The program is delivered by the Licensor to the Licensee by electronic transfer of the program files via the internet. The Licensee installs the program himself.

Payment terms

The test license agreed in this contract is free of charge. However, the licensee undertakes to pay for additional support services used (such as software provision, installation, documentation, training and hotline).
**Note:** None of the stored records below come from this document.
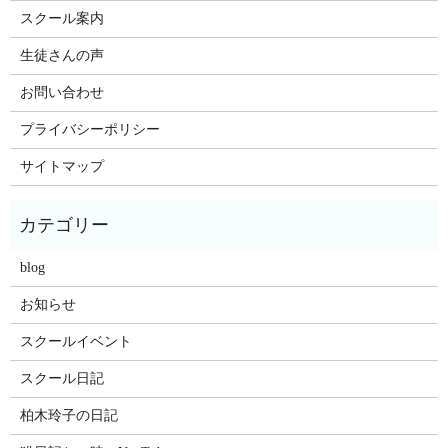
スクール案内
生徒さんの声
お問い合わせ
プライバシーポリシー
サイトマップ
blog
お知らせ
スクールイベント
スクール日記
柏木玲子の日記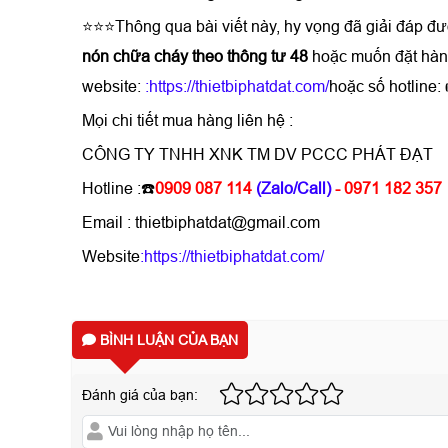
⭐⭐⭐Thông qua bài viết này, hy vọng đã giải đáp đ
nón chữa cháy theo thông tư 48
hoặc muốn đặt hàn
website:
:
https://thietbiphatdat.com/
hoặc số hotline:
Mọi chi tiết mua hàng liên hệ :
CÔNG TY TNHH XNK TM DV PCCC PHÁT ĐẠT
Hotline :☎️
0909 087 114
(Zalo/Call)
- 0971 182 357
Email : thietbiphatdat@gmail.com
Website
:
https://thietbiphatdat.com/
BÌNH LUẬN CỦA BẠN
Đánh giá của bạn: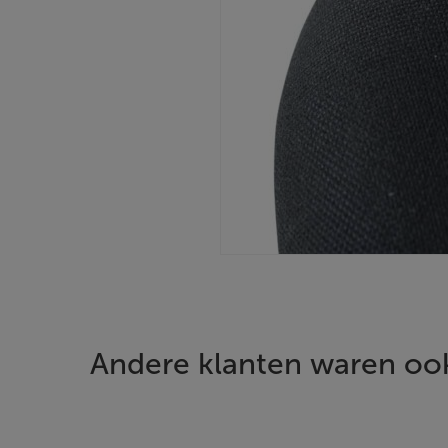
Andere klanten waren ook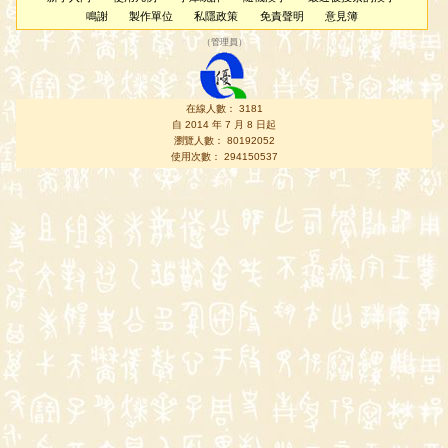
鳴謝
製作單位
私隱政策
免責聲明
意見簿
（
管理員
）
在線人數： 3181
自 2014 年 7 月 8 日起
瀏覽人數： 80192052
使用次數： 294150537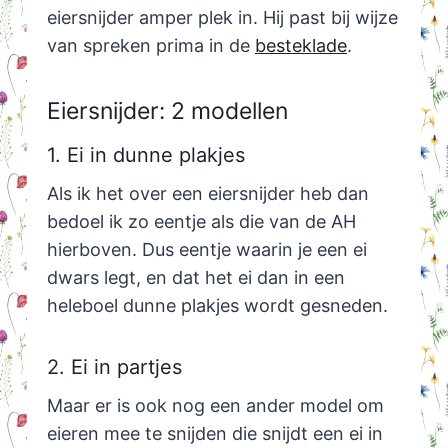
eiersnijder amper plek in. Hij past bij wijze
van spreken prima in de
besteklade
.
Eiersnijder: 2 modellen
1. Ei in dunne plakjes
Als ik het over een eiersnijder heb dan
bedoel ik zo eentje als die van de AH
hierboven. Dus eentje waarin je een ei
dwars legt, en dat het ei dan in een
heleboel dunne plakjes wordt gesneden.
2. Ei in partjes
Maar er is ook nog een ander model om
eieren mee te snijden die snijdt een ei in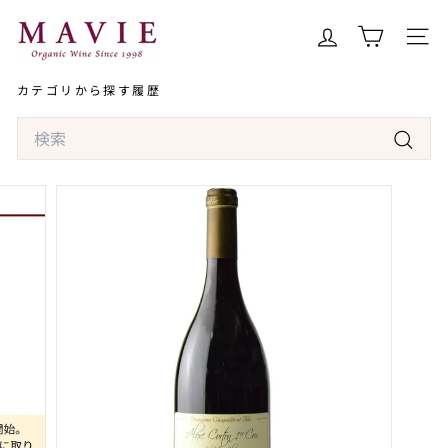
コ
オ
ン
ー
サイト
テ
ガ
ン
カテゴリから探す
履歴
ニ
ツ
ッ
Search
へ
ク
ス
検
ワ
キ
索
イ
ッ
ン
プ
専
門
店
マ
ヴ
ィ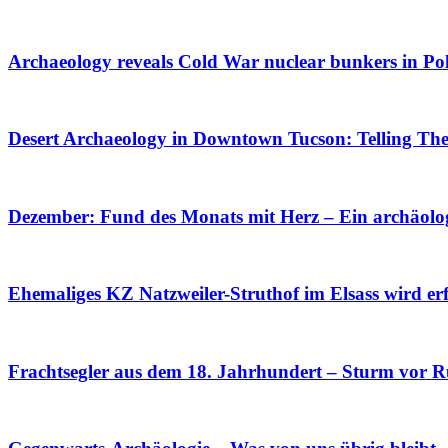
Archaeology reveals Cold War nuclear bunkers in Po
Desert Archaeology in Downtown Tucson: Telling Thei
Dezember: Fund des Monats mit Herz – Ein archäolog
Ehemaliges KZ Natzweiler-Struthof im Elsass wird er
Frachtsegler aus dem 18. Jahrhundert – Sturm vor Rü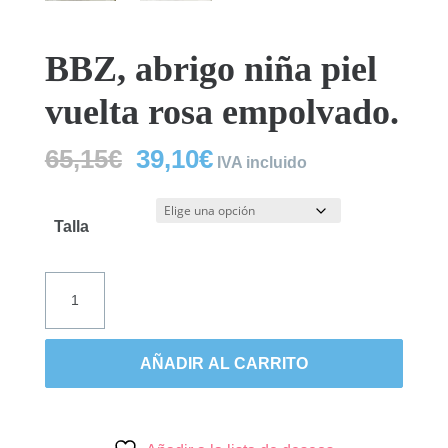
BBZ, abrigo niña piel
vuelta rosa empolvado.
El
El
65,15
€
39,10
€
IVA incluido
precio
precio
original
actual
era:
es:
Talla
65,15€.
39,10€.
BBZ,
abrigo
niña
piel
AÑADIR AL CARRITO
vuelta
rosa
empolvado.
cantidad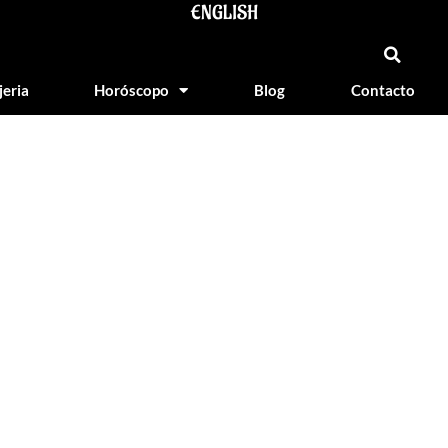
ENGLISH
jeria
Horóscopo
Blog
Contacto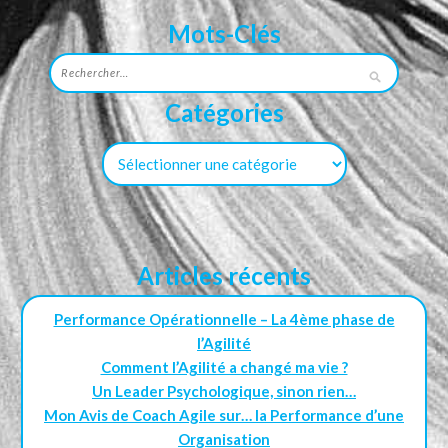
Mots-Clés
Catégories
Articles récents
Performance Opérationnelle – La 4ème phase de
l’Agilité
Comment l’Agilité a changé ma vie ?
Un Leader Psychologique, sinon rien…
Mon Avis de Coach Agile sur… la Performance d’une
Organisation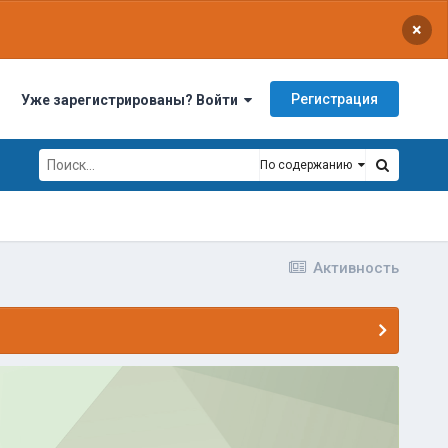
×
Регистрация
Уже зарегистрированы? Войти
По содержанию
Активность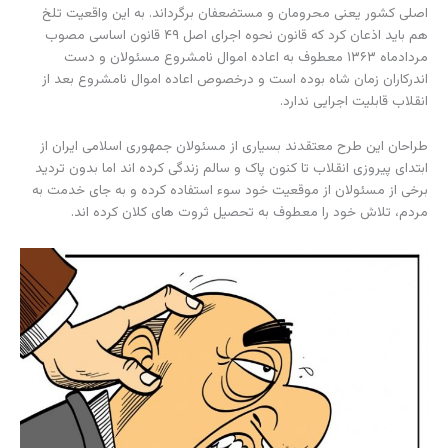
اصلی کشور یعنی محرومان و مستضعفان برگرداند. به این واقعیت تلخ
هم باید اذعان کرد که قانون نحوه اجرای اصل ۴۹ قانون اساسی مصوب
مردادماه ۱۳۶۳ معطوف به اعاده اموال نامشروع مسئولان و دست
اندرکاران زمان شاه بوده است و درخصوص اعاده اموال نامشروع بعد از
انقلاب قابلیت اجرایی ندارد.
طراحان این طرح معتقدند بسیاری از مسئولان جمهوری اسلامی ایران از
ابتدای پیروزی انقلاب تا کنون پاک و سالم زندگی کرده اند اما بدون تردید
برخی از مسئولان از موقعیت خود سوء استفاده کرده و به جای خدمت به
مردم، تلاش خود را معطوف به تحصیل ثروت های کلان کرده اند.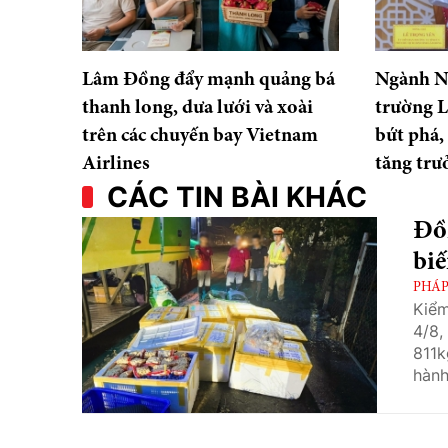
Lâm Đồng đẩy mạnh quảng bá
Ngành N
thanh long, dưa lưới và xoài
trường 
trên các chuyến bay Vietnam
bứt phá,
Airlines
tăng trư
CÁC TIN BÀI KHÁC
Đồ
biế
PHÁP
Kiểm
4/8,
811k
hành
chứn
All fees mentioned in this contract or in the price list are net prices in euros plus VAT. All fees must be paid net within 14 days of the invoice date. If this deadline is exceeded, additional late payment interest will be charged for the overdue period. In this case, the licensor will also invoice the licensee for all other resulting costs (including any administrative, legal and court costs that may arise).

General Provisions

Obligation to maintain confidentiality

By entering into force of this contract, both contracting parties can gain access to confidential information of the other contracting party. All such information must be clearly marked as confidential and is hereinafter referred to as “Confidential Information”.

Both contractual partners agree that they will not make any of the contractual partner's confidential information available to any third party for the duration of this contract and for a period of two years after its expiry. Both parties agree to use the Confidential Information solely to fulfill this Agreement and to ensure that it is not disclosed to any other person or the public.

Law and place of jurisdiction

The laws of the Federal Republic of Germany apply to this contract. The place of performance for all services from this contract is Stuttgart, the registered office of the licensor. The licensor is also entitled to assert claims at the court responsible for the licensee's registered office.

If one of the provisions of this contract is or becomes invalid, the remaining provisions will remain in force unchanged. The ineffective provision will be replaced by an effective one that is as close as possible to the ineffective one in terms of its economic impact. If one of the provisions of this contract is broken by a contractual partner, the remaining provisions remain in force unchanged.

Changes, additions and additional agreements must be made in writing to be valid. Oral promises made by representatives of the licensor only bind the licensor if they are confirmed in writing by the licensor's management or an authorized person.

Validity of previous agreements

This Agreement contains all agreements between the parties and supersedes all prior agreements regarding the programs and licenses discussed herein.